It should be noted that the polynomial hierarchy could conceivably collapse at
a higher level even if P!=NP. I wouldn't bet on it though.

------
through_17
The article lists what we'd like to know, but the research frontiers for each
class are also interesting. In each case, how far are we from our objectives?
I'll sketch a little bit of the situation for BPP below.

Simple constructions using hard decision problems would completely derandomize
BPP into P. This is the "hardness to randomness" paradigm: if we could prove
that some problem in exponential time was hard enough for _circuits_ , we
could completely derandomize BPP. See
[https://en.wikipedia.org/wiki/Pseudorandom_generator#Pseudor...](https://en.wikipedia.org/wiki/Pseudorandom_generator#Pseudorandom_generators_for_derandomization)
for more information on this approach.

Unfortunately, the hardness to randomness program is far from realization.
Circuit lower bounds are hard to prove; the best known lower bounds separate
NONDETERMINISTIC quasi-polynomial (n^(log n)) time from a circuit class with
stringent structural restrictions (no threshold gates, constant depth,
polynomial size). See
[https://eccc.weizmann.ac.il/report/2017/188/](https://eccc.weizmann.ac.il/report/2017/188/)
for the state of the art, and [https://eccc.weizmann.ac.il//eccc-
reports/1994/TR94-010/inde...](https://eccc.weizmann.ac.il//eccc-
reports/1994/TR94-010/index.html) for formal evidence that circuit lower
bounds are difficult to prove.

On the other hand, if we are willing to accept "average-case" derandomization,
we appear closer to BPP "is basically equal to" P. By "average-case"
derandomization, I mean that the deterministic version of the algorithm is
wrong on some inputs, but it is impossible to sample those inputs efficiently.
This is actually another application of the hardness to randomness paradigm:
if we knew EXP != BPP, we would obtain an average-case derandomization of BPP
into _sub_ -exponential time. This is not quite what we want, of course: it is
an open problem to improve that to fully-polynomial time! See
[https://link.springer.com/article/10.1007%2Fs00037-007-0233-...](https://link.springer.com/article/10.1007%2Fs00037-007-0233-x)
for the state of the art in this approach.
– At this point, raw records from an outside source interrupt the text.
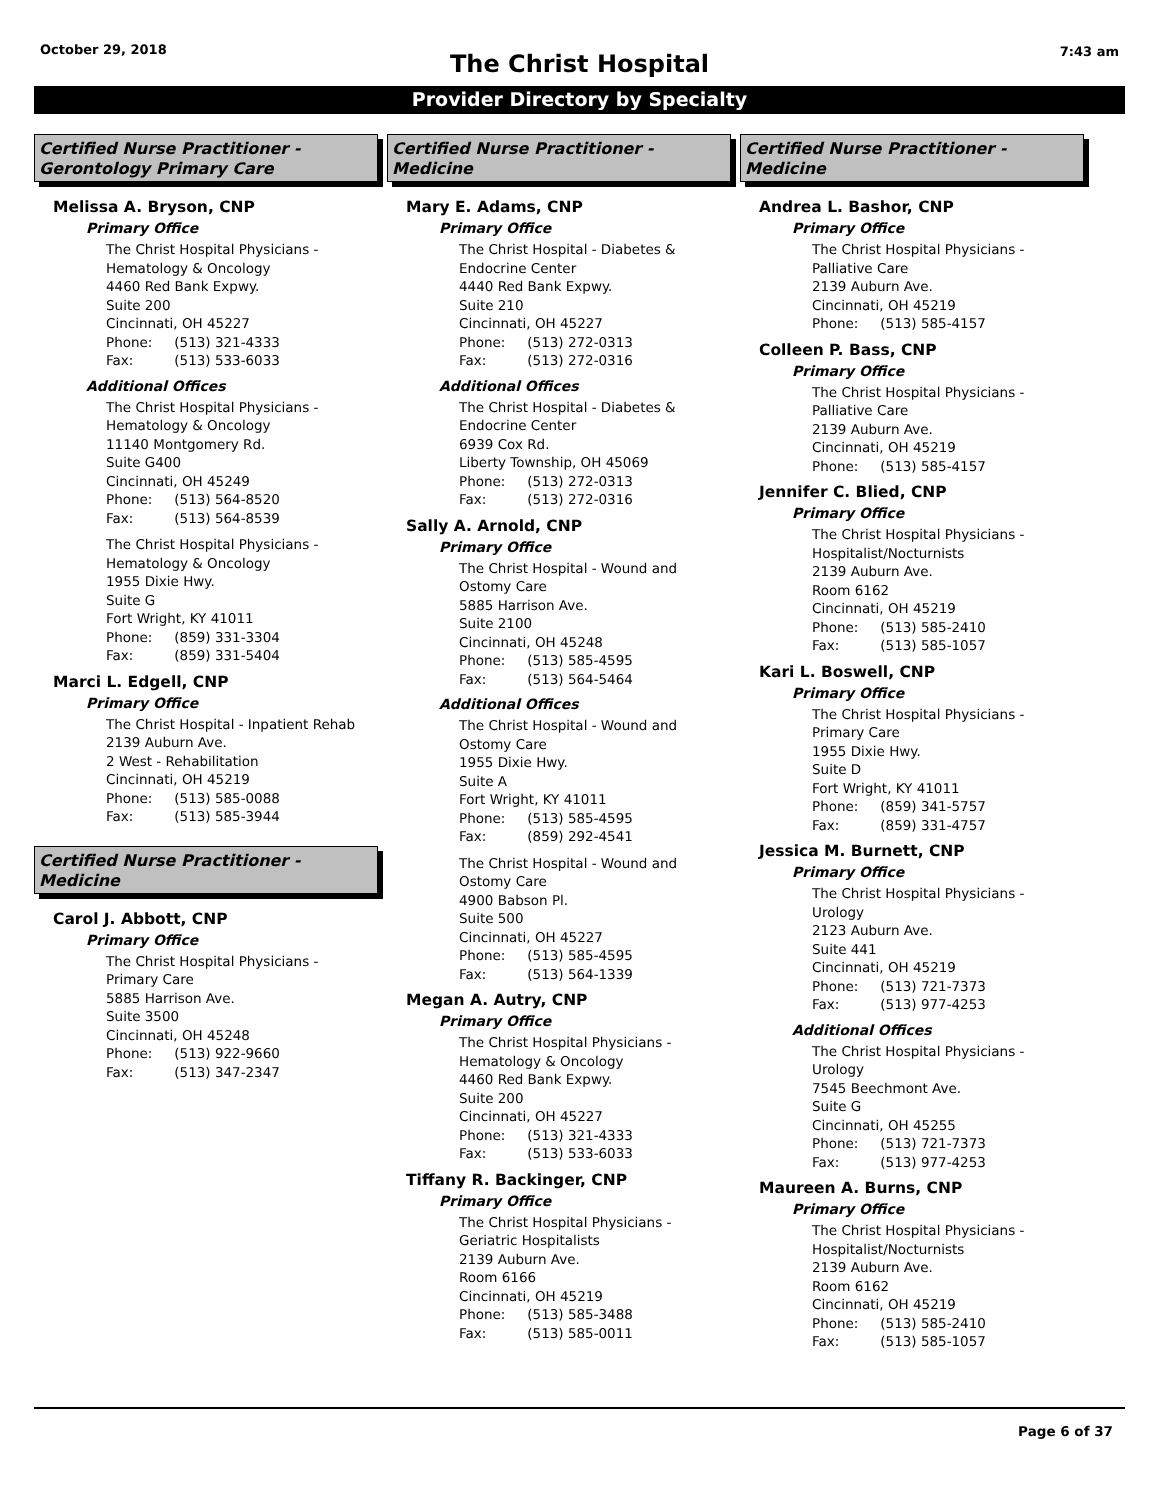October 29, 2018
The Christ Hospital
7:43 am
Provider Directory by Specialty
Certified Nurse Practitioner - Gerontology Primary Care
Melissa A. Bryson, CNP
Primary Office
The Christ Hospital Physicians -
Hematology & Oncology
4460 Red Bank Expwy.
Suite 200
Cincinnati, OH 45227
Phone: (513) 321-4333
Fax: (513) 533-6033
Additional Offices
The Christ Hospital Physicians -
Hematology & Oncology
11140 Montgomery Rd.
Suite G400
Cincinnati, OH 45249
Phone: (513) 564-8520
Fax: (513) 564-8539
The Christ Hospital Physicians -
Hematology & Oncology
1955 Dixie Hwy.
Suite G
Fort Wright, KY 41011
Phone: (859) 331-3304
Fax: (859) 331-5404
Marci L. Edgell, CNP
Primary Office
The Christ Hospital - Inpatient Rehab
2139 Auburn Ave.
2 West - Rehabilitation
Cincinnati, OH 45219
Phone: (513) 585-0088
Fax: (513) 585-3944
Certified Nurse Practitioner - Medicine
Carol J. Abbott, CNP
Primary Office
The Christ Hospital Physicians -
Primary Care
5885 Harrison Ave.
Suite 3500
Cincinnati, OH 45248
Phone: (513) 922-9660
Fax: (513) 347-2347
Certified Nurse Practitioner - Medicine
Mary E. Adams, CNP
Primary Office
The Christ Hospital - Diabetes &
Endocrine Center
4440 Red Bank Expwy.
Suite 210
Cincinnati, OH 45227
Phone: (513) 272-0313
Fax: (513) 272-0316
Additional Offices
The Christ Hospital - Diabetes &
Endocrine Center
6939 Cox Rd.
Liberty Township, OH 45069
Phone: (513) 272-0313
Fax: (513) 272-0316
Sally A. Arnold, CNP
Primary Office
The Christ Hospital - Wound and
Ostomy Care
5885 Harrison Ave.
Suite 2100
Cincinnati, OH 45248
Phone: (513) 585-4595
Fax: (513) 564-5464
Additional Offices
The Christ Hospital - Wound and
Ostomy Care
1955 Dixie Hwy.
Suite A
Fort Wright, KY 41011
Phone: (513) 585-4595
Fax: (859) 292-4541
The Christ Hospital - Wound and
Ostomy Care
4900 Babson Pl.
Suite 500
Cincinnati, OH 45227
Phone: (513) 585-4595
Fax: (513) 564-1339
Megan A. Autry, CNP
Primary Office
The Christ Hospital Physicians -
Hematology & Oncology
4460 Red Bank Expwy.
Suite 200
Cincinnati, OH 45227
Phone: (513) 321-4333
Fax: (513) 533-6033
Tiffany R. Backinger, CNP
Primary Office
The Christ Hospital Physicians -
Geriatric Hospitalists
2139 Auburn Ave.
Room 6166
Cincinnati, OH 45219
Phone: (513) 585-3488
Fax: (513) 585-0011
Certified Nurse Practitioner - Medicine
Andrea L. Bashor, CNP
Primary Office
The Christ Hospital Physicians -
Palliative Care
2139 Auburn Ave.
Cincinnati, OH 45219
Phone: (513) 585-4157
Colleen P. Bass, CNP
Primary Office
The Christ Hospital Physicians -
Palliative Care
2139 Auburn Ave.
Cincinnati, OH 45219
Phone: (513) 585-4157
Jennifer C. Blied, CNP
Primary Office
The Christ Hospital Physicians -
Hospitalist/Nocturnists
2139 Auburn Ave.
Room 6162
Cincinnati, OH 45219
Phone: (513) 585-2410
Fax: (513) 585-1057
Kari L. Boswell, CNP
Primary Office
The Christ Hospital Physicians -
Primary Care
1955 Dixie Hwy.
Suite D
Fort Wright, KY 41011
Phone: (859) 341-5757
Fax: (859) 331-4757
Jessica M. Burnett, CNP
Primary Office
The Christ Hospital Physicians -
Urology
2123 Auburn Ave.
Suite 441
Cincinnati, OH 45219
Phone: (513) 721-7373
Fax: (513) 977-4253
Additional Offices
The Christ Hospital Physicians -
Urology
7545 Beechmont Ave.
Suite G
Cincinnati, OH 45255
Phone: (513) 721-7373
Fax: (513) 977-4253
Maureen A. Burns, CNP
Primary Office
The Christ Hospital Physicians -
Hospitalist/Nocturnists
2139 Auburn Ave.
Room 6162
Cincinnati, OH 45219
Phone: (513) 585-2410
Fax: (513) 585-1057
Page 6 of 37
Because separations like EXP vs BPP seem easier than circuit lower bounds, (as
mentioned in the article, we DO know EXP != P) average-case derandomization
seems closer than full derandomization.

For the record, EXP contains BPP, because we can just enumerate over all
possible random strings, compute the probability of acceptance, and answer
accordingly. I don't think the article mentioned this trivial derandomization.
So, that's why getting BPP into even _sub_ -exponential time is an interesting
result.